Beyond paid support cases, AWS offers resources available to any customer at no additional cost. AWS re:Post is a community-driven question-and-answer platform where AWS experts and other customers help answer technical questions, serving as a free complement to paid support cases for less urgent issues. The AWS Health Dashboard has two views: the Service health view shows the general operating status of AWS services across all customers, while the account-specific Your account health view (formerly called the Personal Health Dashboard, a name older study materials still use), available to any account, shows events and scheduled changes that specifically affect that customer's own resources, such as a maintenance notification for an EC2 instance the customer is running. The AWS Partner Network (APN) is AWS's global program for technology and consulting partners who build products and services on top of AWS or help customers plan and execute their cloud strategy; engaging an APN partner is often the right answer when a scenario describes a company that needs specialized implementation expertise it does not have in-house, rather than escalating through an AWS Support case, which is meant for technical issues within already-adopted AWS services rather than broader strategic or implementation consulting.
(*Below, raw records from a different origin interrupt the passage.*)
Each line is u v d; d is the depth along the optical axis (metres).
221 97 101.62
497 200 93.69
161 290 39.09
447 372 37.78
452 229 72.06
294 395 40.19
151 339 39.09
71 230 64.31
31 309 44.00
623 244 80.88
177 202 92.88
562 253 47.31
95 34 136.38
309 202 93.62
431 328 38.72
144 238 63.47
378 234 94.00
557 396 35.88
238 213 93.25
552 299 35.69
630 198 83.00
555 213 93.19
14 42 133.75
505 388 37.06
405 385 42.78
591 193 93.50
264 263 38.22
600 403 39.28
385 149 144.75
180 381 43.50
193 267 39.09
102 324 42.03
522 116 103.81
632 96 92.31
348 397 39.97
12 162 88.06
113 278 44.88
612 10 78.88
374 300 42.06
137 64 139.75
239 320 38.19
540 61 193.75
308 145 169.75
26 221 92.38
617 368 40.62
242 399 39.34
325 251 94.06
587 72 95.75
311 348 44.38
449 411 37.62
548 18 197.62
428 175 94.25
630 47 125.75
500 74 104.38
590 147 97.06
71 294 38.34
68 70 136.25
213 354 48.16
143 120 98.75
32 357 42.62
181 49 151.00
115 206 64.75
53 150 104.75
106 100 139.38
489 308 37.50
Together, these free and partner resources fill the gap between self-service documentation and a formal, paid support relationship, and the exam expects you to recognize when a scenario calls for community knowledge, account-specific health visibility, or outside implementation help rather than only reaching for a paid support tier.

Key terms

On-Demand pricing
Paying for compute by the second or hour with no upfront commitment, best for unpredictable or short-term workloads.
Savings Plans
A pricing model committing to a specific dollar amount of usage per hour for a one- or three-year term in exchange for a discount, with flexibility across instance types and services.
Spot Instances
Unused EC2 capacity offered at a steep discount, reclaimable by AWS on short notice, suited to fault-tolerant, interruptible workloads.
Dedicated Host
A physical server dedicated entirely to one customer, useful for per-core or per-socket software licensing requirements.
AWS Budgets
A tool for setting custom cost or usage thresholds with alerts when actual or forecasted spending is likely to exceed them.
AWS Cost Explorer
A tool for visualizing and analyzing AWS spending and usage patterns over time.
Consolidated billing
An AWS Organizations feature combining usage from multiple linked accounts into a single invoice, often unlocking volume discounts.
Cost allocation tags
Labels applied to AWS resources that allow costs to be categorized and attributed in billing reports.
Basic Support
The free AWS support tier included with every account, providing limited Trusted Advisor checks and the Health Dashboard but no technical cases.
Enterprise Support
The top historical AWS Support tier, adding a designated Technical Account Manager and the fastest response times for critical issues.
AWS re:Post
A free, community-driven question-and-answer platform for AWS technical questions.
AWS Partner Network (APN)
AWS's global program of technology and consulting partners who build on AWS or assist customers with cloud strategy and implementation.

Exam tips

  • Match workload predictability to pricing model: steady-state usage points to Savings Plans or Reserved capacity, interruptible batch jobs point to Spot, and short-term or unpredictable needs point to On-Demand.
  • Dedicated Hosts matter mainly for per-socket or per-core licensing and compliance scenarios requiring physical isolation — a common distractor against plain Dedicated Instances.
  • Data transfer OUT to the internet is the charge to watch for in cost-optimization scenarios; transfer in and much intra-Region traffic is typically free or minimal.
  • AWS Support tier names and details change periodically — learn the relative ordering and what each tier adds (technical cases, 24/7 access, TAM pool, dedicated TAM) rather than memorizing prices.
  • When a scenario needs implementation expertise or specialized consulting rather than a technical support case, the AWS Partner Network is usually the better-fit answer over escalating a support ticket.